Steering Principles
Steering files are project memory, not exhaustive specifications.
Content Granularity
Golden Rule
"If new code follows existing patterns, steering shouldn't need updating."
✅ Document
- Organizational patterns (feature-first, layered)
- Naming conventions (PascalCase rules)
- Import strategies (absolute vs relative)
- Architectural decisions (state management)
- Technology standards (key frameworks)
❌ Avoid
- Complete file listings
- Every component description
- All dependencies
- Implementation details
- Agent-specific tooling directories (e.g.
.cursor/, .gemini/, .claude/)
- Detailed documentation of
.kiro/ metadata directories (settings, automation)
Example Comparison
Bad (Specification-like):
- /components/Button.tsx - Primary button with variants
- /components/Input.tsx - Text input with validation
- /components/Modal.tsx - Modal dialog
... (50+ files)
Good (Project Memory):
## UI Components (`/components/ui/`)
Reusable, design-system aligned primitives
- Named by function (Button, Input, Modal)

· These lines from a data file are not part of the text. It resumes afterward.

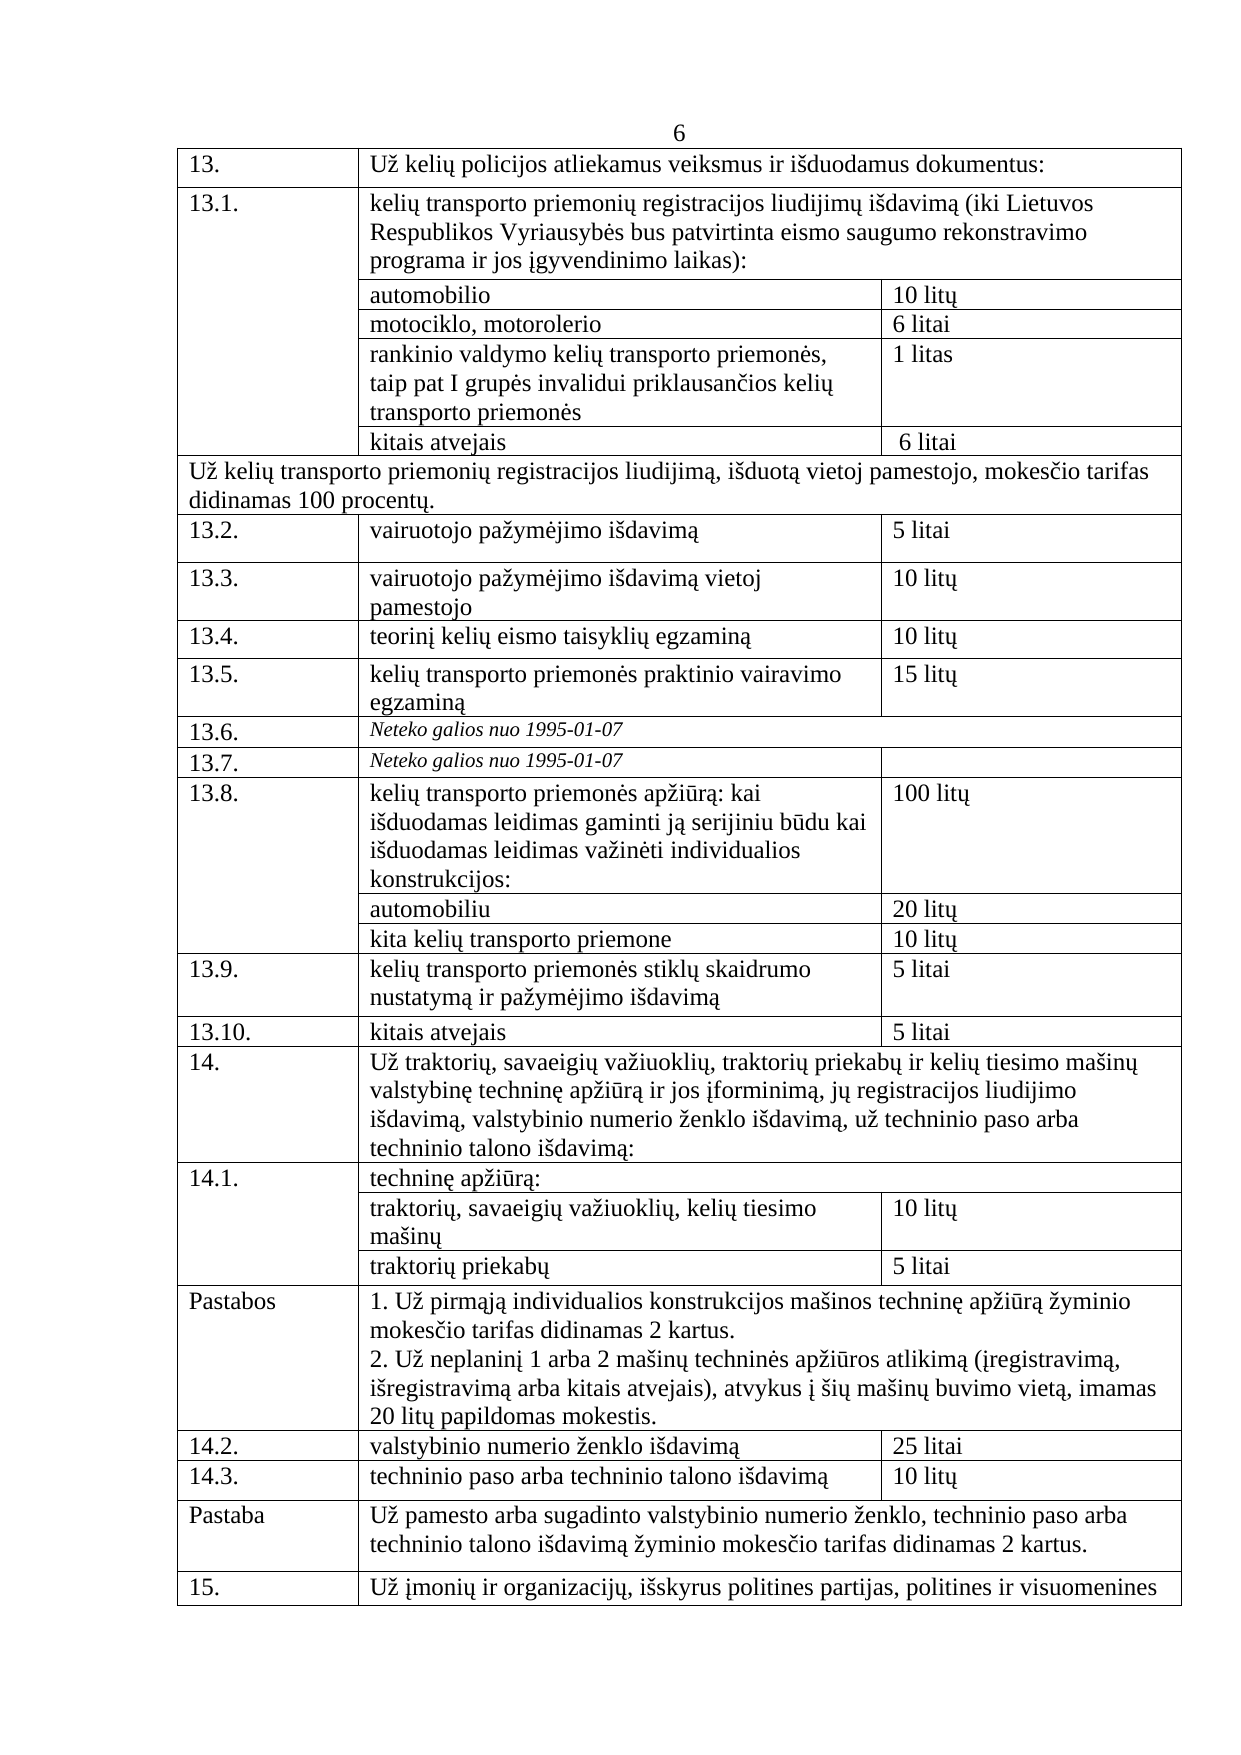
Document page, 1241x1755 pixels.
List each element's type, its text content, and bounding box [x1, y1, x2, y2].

table_cell 10 litų [882, 563, 1181, 620]
table_cell Pastabos [178, 1286, 358, 1430]
table_cell kelių transporto priemonės stiklų skaidrumo nustatymą ir pažymėjimo išdavimą [359, 954, 881, 1016]
table_cell 13.9. [178, 954, 358, 1016]
table_cell kelių transporto priemonių registracijos liudijimų išdavimą (iki Lietuvos Respublikos Vyriausybės bus patvirtinta eismo saugumo rekonstravimo programa ir jos įgyvendinimo laikas): [359, 188, 1181, 279]
table_cell 6 litai [882, 310, 1181, 338]
table_cell 10 litų [882, 621, 1181, 658]
table_cell 15. [178, 1572, 358, 1605]
table_cell teorinį kelių eismo taisyklių egzaminą [359, 621, 881, 658]
table_cell 13.10. [178, 1017, 358, 1046]
table_cell 10 litų [882, 1461, 1181, 1499]
table_cell Už kelių policijos atliekamus veiksmus ir išduodamus dokumentus: [359, 149, 1181, 187]
table_cell techninę apžiūrą: [359, 1163, 1181, 1192]
table_cell kitais atvejais [359, 427, 881, 455]
table_cell 13.3. [178, 563, 358, 620]
table_cell automobilio [359, 280, 881, 308]
table_cell 10 litų [882, 1193, 1181, 1250]
table_cell Už traktorių, savaeigių važiuoklių, traktorių priekabų ir kelių tiesimo mašinų valstybinę techninę apžiūrą ir jos įforminimą, jų registracijos liudijimo išdavimą, valstybinio numerio ženklo išdavimą, už techninio paso arba techninio talono išdavimą: [359, 1047, 1181, 1162]
table_cell 20 litų [882, 894, 1181, 923]
table_cell 13.6. [178, 717, 358, 747]
table_cell 13.7. [178, 748, 358, 777]
table_cell 13.5. [178, 659, 358, 716]
table_cell 14. [178, 1047, 358, 1162]
table_cell 25 litai [882, 1431, 1181, 1460]
table_cell 1. Už pirmąją individualios konstrukcijos mašinos techninę apžiūrą žyminio mokesčio tarifas didinamas 2 kartus. 2. Už neplaninį 1 arba 2 mašinų techninės apžiūros atlikimą (įregistravimą, išregistravimą arba kitais atvejais), atvykus į šių mašinų buvimo vietą, imamas 20 litų papildomas mokestis. [359, 1286, 1181, 1430]
table_cell kelių transporto priemonės apžiūrą: kai išduodamas leidimas gaminti ją serijiniu būdu kai išduodamas leidimas važinėti individualios konstrukcijos: [359, 778, 881, 893]
table_cell 13.2. [178, 515, 358, 562]
table_cell vairuotojo pažymėjimo išdavimą vietoj pamestojo [359, 563, 881, 620]
table_cell motociklo, motorolerio [359, 310, 881, 338]
table_cell rankinio valdymo kelių transporto priemonės, taip pat I grupės invalidui priklausančios kelių transporto priemonės [359, 339, 881, 426]
table_cell Už kelių transporto priemonių registracijos liudijimą, išduotą vietoj pamestojo, mokesčio tarifas didinamas 100 procentų. [178, 456, 1181, 514]
table_cell 14.1. [178, 1163, 358, 1285]
table_cell 13. [178, 149, 358, 187]
table_cell 15 litų [882, 659, 1181, 716]
table_cell 14.3. [178, 1461, 358, 1499]
table_cell 5 litai [882, 515, 1181, 562]
table_cell 13.8. [178, 778, 358, 953]
table_cell traktorių priekabų [359, 1251, 881, 1285]
table_cell 10 litų [882, 924, 1181, 953]
table_cell traktorių, savaeigių važiuoklių, kelių tiesimo mašinų [359, 1193, 881, 1250]
table_cell 1 litas [882, 339, 1181, 426]
table_cell Neteko galios nuo 1995-01-07 [359, 748, 881, 777]
table_cell Neteko galios nuo 1995-01-07 [359, 717, 1181, 747]
table_cell Už pamesto arba sugadinto valstybinio numerio ženklo, techninio paso arba techninio talono išdavimą žyminio mokesčio tarifas didinamas 2 kartus. [359, 1501, 1181, 1571]
table_cell [882, 748, 1181, 777]
table_cell 13.4. [178, 621, 358, 658]
table_cell kita kelių transporto priemone [359, 924, 881, 953]
table_cell kelių transporto priemonės praktinio vairavimo egzaminą [359, 659, 881, 716]
table_cell 5 litai [882, 1251, 1181, 1285]
table_cell 5 litai [882, 954, 1181, 1016]
table_cell techninio paso arba techninio talono išdavimą [359, 1461, 881, 1499]
table_cell 14.2. [178, 1431, 358, 1460]
table_cell Už įmonių ir organizacijų, išskyrus politines partijas, politines ir visuomenines [359, 1572, 1181, 1605]
table_cell 10 litų [882, 280, 1181, 308]
table_cell kitais atvejais [359, 1017, 881, 1046]
table_cell 5 litai [882, 1017, 1181, 1046]
table_cell 100 litų [882, 778, 1181, 893]
table_cell vairuotojo pažymėjimo išdavimą [359, 515, 881, 562]
table_cell Pastaba [178, 1501, 358, 1571]
table_cell 13.1. [178, 188, 358, 455]
table_cell automobiliu [359, 894, 881, 923]
table_cell valstybinio numerio ženklo išdavimą [359, 1431, 881, 1460]
table_cell 6 litai [882, 427, 1181, 455]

- Export component + TypeScript interface
- No business logic
Security
Never include:
- API keys, passwords, credentials
- Database URLs, internal IPs
- Secrets or sensitive data
Quality Standards
- Single domain: One topic per file
- Concrete examples: Show patterns with code
- Explain rationale: Why decisions were made
- Maintainable size: 100-200 lines typical
Preservation (when updating)
- Preserve user sections and custom examples
- Additive by default (add, don't replace)
- Add
updated_at timestamp
- Note why changes were made
Notes
- Templates are starting points, customize as needed
- Follow same granularity principles as core steering
- All steering files loaded as project memory
- Light references to
.kiro/specs/ and .kiro/steering/ are acceptable; avoid other .kiro/ directories
- Custom files equally important as core files
File-Specific Focus
- product.md: Purpose, value, business context (not exhaustive features)
- tech.md: Key frameworks, standards, conventions (not all dependencies)
- structure.md: Organization patterns, naming rules (not directory trees)
- Custom files: Specialized patterns (API, testing, security, etc.)